Could you write out the opening lines of the data, word for word, stopping after the line that contains "1410, continua funcionando dentro da torre da"?
** Opening TASK INPUTS block **
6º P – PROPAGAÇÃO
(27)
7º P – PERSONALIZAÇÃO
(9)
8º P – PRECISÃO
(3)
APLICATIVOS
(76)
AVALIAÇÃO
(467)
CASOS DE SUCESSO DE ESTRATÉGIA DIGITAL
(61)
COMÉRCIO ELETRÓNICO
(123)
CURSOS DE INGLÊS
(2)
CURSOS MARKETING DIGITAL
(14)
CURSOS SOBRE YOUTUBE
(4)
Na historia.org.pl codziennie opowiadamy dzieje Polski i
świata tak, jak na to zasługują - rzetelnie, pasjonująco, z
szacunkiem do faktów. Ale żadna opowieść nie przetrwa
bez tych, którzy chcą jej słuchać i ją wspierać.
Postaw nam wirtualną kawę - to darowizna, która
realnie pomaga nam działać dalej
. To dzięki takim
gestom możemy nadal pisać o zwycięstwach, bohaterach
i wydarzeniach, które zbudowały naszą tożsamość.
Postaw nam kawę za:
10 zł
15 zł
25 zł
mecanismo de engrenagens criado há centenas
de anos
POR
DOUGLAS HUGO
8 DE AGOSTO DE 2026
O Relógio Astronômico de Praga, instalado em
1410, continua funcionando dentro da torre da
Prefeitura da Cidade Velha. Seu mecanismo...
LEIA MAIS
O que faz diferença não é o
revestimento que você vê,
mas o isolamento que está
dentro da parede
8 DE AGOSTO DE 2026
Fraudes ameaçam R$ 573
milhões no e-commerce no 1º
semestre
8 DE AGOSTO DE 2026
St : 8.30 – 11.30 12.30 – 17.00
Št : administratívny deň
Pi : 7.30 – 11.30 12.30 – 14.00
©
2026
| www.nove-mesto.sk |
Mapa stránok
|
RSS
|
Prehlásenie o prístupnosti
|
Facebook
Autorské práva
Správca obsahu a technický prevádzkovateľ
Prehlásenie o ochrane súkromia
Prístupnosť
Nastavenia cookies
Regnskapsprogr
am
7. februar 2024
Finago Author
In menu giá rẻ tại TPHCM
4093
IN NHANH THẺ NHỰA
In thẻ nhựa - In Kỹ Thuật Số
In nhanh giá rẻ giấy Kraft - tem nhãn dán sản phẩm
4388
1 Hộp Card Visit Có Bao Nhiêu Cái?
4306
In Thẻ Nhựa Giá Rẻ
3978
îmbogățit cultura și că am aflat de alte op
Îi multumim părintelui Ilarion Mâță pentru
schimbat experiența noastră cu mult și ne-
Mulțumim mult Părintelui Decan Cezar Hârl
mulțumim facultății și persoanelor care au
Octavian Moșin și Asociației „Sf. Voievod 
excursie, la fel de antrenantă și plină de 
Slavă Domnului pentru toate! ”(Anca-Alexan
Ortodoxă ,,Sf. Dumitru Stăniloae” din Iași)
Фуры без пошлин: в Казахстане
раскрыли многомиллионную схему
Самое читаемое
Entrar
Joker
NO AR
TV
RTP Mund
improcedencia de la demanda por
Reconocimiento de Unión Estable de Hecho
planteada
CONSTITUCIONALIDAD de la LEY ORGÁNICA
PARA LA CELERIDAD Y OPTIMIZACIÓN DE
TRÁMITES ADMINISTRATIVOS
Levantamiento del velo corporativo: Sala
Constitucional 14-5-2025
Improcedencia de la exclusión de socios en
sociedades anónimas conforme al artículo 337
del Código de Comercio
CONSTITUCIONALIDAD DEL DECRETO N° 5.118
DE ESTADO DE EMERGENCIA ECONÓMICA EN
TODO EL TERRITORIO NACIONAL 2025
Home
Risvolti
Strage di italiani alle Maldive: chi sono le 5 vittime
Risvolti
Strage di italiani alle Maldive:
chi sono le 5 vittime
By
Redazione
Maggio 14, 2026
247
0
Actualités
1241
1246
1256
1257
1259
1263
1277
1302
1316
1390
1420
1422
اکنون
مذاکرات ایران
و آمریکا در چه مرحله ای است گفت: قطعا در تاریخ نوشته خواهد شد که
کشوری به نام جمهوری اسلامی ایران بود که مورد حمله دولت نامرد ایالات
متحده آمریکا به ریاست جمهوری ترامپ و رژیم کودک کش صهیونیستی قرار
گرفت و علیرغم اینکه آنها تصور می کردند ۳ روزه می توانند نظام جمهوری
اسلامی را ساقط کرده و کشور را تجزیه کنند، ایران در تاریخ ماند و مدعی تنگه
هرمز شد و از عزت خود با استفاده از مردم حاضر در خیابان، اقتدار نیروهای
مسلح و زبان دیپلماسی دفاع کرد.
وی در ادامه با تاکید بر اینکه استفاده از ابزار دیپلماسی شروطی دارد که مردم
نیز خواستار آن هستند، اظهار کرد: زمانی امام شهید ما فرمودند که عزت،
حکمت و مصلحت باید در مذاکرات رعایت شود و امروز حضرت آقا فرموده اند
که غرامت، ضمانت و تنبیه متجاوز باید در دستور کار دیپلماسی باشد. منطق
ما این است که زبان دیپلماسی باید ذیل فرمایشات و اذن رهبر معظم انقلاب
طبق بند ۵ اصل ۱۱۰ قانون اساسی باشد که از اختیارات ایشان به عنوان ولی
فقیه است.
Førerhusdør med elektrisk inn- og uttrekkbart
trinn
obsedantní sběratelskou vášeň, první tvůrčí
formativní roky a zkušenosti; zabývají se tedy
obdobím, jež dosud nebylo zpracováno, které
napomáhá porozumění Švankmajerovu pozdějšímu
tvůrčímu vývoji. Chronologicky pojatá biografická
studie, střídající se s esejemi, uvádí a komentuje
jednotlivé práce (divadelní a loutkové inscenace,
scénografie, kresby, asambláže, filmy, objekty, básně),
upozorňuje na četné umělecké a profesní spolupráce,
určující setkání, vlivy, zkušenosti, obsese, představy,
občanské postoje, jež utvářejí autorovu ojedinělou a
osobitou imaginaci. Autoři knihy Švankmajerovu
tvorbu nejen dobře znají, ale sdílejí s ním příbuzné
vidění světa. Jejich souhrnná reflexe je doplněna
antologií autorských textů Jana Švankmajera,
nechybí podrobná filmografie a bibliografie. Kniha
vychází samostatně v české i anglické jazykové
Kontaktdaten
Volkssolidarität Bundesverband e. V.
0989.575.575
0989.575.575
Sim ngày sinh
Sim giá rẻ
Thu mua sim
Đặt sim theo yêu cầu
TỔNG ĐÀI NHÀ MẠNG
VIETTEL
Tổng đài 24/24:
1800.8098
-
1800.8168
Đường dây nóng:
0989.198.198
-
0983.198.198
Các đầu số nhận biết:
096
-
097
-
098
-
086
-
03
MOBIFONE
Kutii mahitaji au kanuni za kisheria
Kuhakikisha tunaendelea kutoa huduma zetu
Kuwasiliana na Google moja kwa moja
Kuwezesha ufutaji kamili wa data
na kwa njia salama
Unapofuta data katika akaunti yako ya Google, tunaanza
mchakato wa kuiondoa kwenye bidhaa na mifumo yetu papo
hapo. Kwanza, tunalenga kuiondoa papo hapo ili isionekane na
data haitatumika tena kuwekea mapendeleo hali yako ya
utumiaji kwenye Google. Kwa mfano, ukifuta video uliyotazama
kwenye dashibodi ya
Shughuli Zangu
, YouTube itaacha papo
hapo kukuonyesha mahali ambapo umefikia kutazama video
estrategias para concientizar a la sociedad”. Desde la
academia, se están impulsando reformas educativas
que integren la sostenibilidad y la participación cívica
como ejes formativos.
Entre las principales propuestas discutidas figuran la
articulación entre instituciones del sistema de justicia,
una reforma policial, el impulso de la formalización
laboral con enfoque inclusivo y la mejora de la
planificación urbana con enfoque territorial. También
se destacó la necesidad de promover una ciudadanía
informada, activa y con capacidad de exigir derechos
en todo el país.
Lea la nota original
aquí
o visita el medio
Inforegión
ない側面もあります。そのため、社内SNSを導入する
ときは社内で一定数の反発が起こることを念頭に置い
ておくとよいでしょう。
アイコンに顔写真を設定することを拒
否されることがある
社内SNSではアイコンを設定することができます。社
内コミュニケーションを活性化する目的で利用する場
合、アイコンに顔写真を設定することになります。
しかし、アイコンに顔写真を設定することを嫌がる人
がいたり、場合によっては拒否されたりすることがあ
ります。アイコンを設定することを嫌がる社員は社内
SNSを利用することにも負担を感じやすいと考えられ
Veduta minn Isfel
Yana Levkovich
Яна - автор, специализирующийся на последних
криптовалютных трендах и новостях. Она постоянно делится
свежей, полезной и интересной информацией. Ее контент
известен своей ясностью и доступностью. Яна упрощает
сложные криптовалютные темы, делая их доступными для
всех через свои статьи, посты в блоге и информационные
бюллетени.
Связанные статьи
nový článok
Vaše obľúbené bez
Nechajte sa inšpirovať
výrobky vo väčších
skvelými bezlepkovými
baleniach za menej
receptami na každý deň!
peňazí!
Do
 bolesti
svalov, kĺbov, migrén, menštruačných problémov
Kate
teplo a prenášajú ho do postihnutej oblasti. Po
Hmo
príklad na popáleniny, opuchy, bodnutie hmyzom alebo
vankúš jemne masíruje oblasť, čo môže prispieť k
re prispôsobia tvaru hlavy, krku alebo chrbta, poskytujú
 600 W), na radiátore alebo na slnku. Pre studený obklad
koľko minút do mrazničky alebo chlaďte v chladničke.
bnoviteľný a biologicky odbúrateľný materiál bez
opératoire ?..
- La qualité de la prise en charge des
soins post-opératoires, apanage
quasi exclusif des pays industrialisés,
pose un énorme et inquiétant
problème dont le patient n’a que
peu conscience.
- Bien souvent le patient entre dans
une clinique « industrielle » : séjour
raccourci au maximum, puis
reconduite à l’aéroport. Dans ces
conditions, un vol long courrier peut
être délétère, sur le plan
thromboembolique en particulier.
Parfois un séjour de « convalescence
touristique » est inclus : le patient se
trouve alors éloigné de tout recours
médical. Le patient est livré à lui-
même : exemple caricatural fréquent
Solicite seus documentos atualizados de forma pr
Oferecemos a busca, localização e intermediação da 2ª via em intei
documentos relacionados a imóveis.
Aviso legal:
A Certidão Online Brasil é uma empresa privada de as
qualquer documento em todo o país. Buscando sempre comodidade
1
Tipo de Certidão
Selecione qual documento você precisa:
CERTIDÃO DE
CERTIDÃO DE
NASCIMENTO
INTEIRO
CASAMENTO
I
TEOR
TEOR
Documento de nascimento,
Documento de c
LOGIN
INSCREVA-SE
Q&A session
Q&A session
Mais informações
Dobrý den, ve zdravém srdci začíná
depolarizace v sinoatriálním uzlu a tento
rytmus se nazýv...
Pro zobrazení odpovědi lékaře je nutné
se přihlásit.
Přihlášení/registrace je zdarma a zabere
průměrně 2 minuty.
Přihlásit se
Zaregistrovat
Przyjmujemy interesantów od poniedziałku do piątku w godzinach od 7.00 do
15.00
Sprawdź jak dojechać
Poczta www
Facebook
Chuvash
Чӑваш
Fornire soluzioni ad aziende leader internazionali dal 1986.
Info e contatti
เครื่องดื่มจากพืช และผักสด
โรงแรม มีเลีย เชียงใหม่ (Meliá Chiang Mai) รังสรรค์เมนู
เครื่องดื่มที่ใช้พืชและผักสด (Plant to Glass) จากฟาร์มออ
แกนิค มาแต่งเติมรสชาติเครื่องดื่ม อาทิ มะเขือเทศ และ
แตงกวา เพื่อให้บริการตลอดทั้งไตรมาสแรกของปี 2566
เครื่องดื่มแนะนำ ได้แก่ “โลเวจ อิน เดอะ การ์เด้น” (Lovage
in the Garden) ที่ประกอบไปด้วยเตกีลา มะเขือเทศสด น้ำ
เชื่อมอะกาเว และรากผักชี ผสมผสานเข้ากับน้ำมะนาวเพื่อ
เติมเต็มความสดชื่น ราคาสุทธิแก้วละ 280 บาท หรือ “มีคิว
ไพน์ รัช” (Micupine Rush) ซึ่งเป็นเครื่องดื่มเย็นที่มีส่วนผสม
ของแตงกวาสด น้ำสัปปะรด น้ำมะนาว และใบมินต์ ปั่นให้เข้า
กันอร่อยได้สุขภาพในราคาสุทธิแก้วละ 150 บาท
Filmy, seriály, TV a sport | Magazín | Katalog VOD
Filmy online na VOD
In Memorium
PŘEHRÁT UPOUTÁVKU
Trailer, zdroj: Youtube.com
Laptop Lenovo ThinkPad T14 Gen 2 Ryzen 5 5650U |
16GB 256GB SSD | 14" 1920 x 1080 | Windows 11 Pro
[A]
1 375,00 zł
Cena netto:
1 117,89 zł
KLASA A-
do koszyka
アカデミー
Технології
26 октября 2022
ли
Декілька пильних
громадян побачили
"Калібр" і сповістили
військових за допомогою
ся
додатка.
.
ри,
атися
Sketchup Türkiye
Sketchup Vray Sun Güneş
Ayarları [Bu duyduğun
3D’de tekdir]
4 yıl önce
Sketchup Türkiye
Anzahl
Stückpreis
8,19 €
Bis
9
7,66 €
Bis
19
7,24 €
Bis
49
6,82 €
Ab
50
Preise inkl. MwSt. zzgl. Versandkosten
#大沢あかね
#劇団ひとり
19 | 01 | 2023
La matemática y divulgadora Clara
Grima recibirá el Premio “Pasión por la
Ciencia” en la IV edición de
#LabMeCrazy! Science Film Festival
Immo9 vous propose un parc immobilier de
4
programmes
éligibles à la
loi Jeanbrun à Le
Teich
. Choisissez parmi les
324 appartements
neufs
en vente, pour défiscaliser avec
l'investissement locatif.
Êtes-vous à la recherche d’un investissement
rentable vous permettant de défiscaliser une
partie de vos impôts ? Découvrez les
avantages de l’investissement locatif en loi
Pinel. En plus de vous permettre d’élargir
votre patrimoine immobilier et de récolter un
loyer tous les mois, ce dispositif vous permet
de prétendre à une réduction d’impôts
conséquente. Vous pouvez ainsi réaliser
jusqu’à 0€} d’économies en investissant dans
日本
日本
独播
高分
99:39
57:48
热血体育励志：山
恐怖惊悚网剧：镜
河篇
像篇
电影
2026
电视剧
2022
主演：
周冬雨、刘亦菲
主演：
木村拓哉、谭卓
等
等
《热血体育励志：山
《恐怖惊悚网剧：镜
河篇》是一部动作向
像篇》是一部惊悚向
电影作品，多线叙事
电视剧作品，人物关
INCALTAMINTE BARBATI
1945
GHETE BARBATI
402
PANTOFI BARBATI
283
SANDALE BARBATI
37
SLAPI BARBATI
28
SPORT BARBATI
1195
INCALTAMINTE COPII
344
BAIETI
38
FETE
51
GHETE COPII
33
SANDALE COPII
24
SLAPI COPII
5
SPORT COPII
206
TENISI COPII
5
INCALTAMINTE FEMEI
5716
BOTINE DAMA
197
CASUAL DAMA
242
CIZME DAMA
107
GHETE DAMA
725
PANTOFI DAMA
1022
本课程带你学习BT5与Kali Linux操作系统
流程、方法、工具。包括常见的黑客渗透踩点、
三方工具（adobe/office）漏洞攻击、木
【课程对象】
** Closing TASK INPUTS block **
EXERCISE RESPONSE:
6º P – PROPAGAÇÃO
(27)
7º P – PERSONALIZAÇÃO
(9)
8º P – PRECISÃO
(3)
APLICATIVOS
(76)
AVALIAÇÃO
(467)
CASOS DE SUCESSO DE ESTRATÉGIA DIGITAL
(61)
COMÉRCIO ELETRÓNICO
(123)
CURSOS DE INGLÊS
(2)
CURSOS MARKETING DIGITAL
(14)
CURSOS SOBRE YOUTUBE
(4)
Na historia.org.pl codziennie opowiadamy dzieje Polski i
świata tak, jak na to zasługują - rzetelnie, pasjonująco, z
szacunkiem do faktów. Ale żadna opowieść nie przetrwa
bez tych, którzy chcą jej słuchać i ją wspierać.
Postaw nam wirtualną kawę - to darowizna, która
realnie pomaga nam działać dalej
. To dzięki takim
gestom możemy nadal pisać o zwycięstwach, bohaterach
i wydarzeniach, które zbudowały naszą tożsamość.
Postaw nam kawę za:
10 zł
15 zł
25 zł
mecanismo de engrenagens criado há centenas
de anos
POR
DOUGLAS HUGO
8 DE AGOSTO DE 2026
O Relógio Astronômico de Praga, instalado em
1410, continua funcionando dentro da torre da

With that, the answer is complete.